Traders are increasing their bets on further European Central Bank (ECB) rate cuts after the institution implemented its first consecutive rate reduction in over a decade. Following a 25 basis point (bps) cut to the deposit rate, bringing it to 3.25%, the market is interpreting the ECB’s actions as the start of a faster easing cycle.
Why the Rate Cuts?
The ECB’s decision was prompted by a worsening economic outlook and signs that inflation is coming under control. ECB policymakers, while cutting rates, emphasized that they are not committing to a particular rate path and will keep monetary policy tight to ensure inflation is fully tamed. However, traders took ECB President Christine Lagarde’s relatively light pushback on market expectations as a green light for further cuts.
Market Reactions
Following the ECB’s move, traders quickly adjusted their rate-cut bets. The market now expects another cut in December, with some speculating whether the reduction will be 25 bps or as large as 50 bps. In total, traders are pricing in around 160 bps of rate cuts by the end of 2025, a faster pace than expected from the U.S. Federal Reserve or the Bank of England.

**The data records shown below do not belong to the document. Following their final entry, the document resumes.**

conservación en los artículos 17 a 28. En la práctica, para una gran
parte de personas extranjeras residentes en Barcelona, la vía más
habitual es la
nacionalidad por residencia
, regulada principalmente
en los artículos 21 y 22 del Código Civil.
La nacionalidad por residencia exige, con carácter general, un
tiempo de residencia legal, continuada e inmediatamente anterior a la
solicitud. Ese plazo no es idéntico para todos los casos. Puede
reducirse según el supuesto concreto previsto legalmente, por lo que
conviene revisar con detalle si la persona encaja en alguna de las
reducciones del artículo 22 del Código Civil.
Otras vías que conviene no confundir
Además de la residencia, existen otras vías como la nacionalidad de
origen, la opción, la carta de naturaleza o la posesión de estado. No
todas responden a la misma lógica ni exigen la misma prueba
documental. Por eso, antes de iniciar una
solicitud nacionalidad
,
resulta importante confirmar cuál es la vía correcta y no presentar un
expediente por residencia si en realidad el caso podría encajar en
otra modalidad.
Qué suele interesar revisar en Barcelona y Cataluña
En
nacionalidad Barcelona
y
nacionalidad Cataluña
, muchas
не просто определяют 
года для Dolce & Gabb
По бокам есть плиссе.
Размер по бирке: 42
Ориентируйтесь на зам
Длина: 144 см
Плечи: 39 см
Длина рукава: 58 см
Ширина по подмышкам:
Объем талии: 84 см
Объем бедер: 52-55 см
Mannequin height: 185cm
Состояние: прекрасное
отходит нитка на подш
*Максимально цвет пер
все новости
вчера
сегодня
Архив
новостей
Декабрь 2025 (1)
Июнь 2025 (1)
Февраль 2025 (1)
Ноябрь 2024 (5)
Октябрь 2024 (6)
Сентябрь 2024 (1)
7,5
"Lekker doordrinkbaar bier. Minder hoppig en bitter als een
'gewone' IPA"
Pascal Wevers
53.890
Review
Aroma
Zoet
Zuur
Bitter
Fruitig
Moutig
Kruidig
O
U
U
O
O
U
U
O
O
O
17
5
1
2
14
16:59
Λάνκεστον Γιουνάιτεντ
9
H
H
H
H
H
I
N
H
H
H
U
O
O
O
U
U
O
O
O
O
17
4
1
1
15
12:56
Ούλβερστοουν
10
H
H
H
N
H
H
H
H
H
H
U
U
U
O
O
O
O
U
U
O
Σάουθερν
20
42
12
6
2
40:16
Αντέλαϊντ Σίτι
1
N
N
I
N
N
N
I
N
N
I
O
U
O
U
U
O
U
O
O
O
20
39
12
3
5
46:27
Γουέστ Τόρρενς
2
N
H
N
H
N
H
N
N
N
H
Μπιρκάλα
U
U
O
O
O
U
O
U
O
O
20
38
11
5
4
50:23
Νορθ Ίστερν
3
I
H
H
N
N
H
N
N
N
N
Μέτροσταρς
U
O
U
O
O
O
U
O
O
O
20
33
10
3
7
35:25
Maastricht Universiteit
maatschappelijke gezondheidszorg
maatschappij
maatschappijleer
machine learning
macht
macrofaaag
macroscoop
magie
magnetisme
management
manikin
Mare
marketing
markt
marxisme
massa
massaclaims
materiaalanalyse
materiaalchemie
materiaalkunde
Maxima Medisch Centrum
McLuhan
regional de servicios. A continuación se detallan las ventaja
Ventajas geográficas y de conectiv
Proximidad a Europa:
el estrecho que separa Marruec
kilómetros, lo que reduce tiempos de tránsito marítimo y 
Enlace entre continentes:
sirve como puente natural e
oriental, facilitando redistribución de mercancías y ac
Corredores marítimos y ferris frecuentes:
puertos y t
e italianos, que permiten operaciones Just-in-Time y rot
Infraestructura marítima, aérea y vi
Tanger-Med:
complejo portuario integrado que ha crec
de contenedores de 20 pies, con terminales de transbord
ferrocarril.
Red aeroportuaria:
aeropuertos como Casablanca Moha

Eurozone Bonds and Currency
Eurozone government bonds benefited from the move, with bonds slightly outperforming U.S. Treasuries in October. However, the euro fell to its lowest levels since August, closing at $1.0811, as market participants remain concerned about economic risks in the region.
External Risks: U.S. Election and Tariffs
Adding to the uncertainty, the U.S. presidential election looms large over the euro’s outlook. Should Donald Trump win, his potential tariff policies on imports could hurt the eurozone economy, increasing the likelihood of further ECB easing.
With the U.S. economy showing stronger-than-expected retail sales and job data, traders are left navigating a complex global landscape as they assess the ECB’s next move.
As the ECB embarks on back-to-back rate cuts for the first time since 2011, the eurozone faces a mix of internal economic challenges and external risks, with traders betting on continued easing. While bond markets have found some support, the euro is expected to stay under pressure in the near term.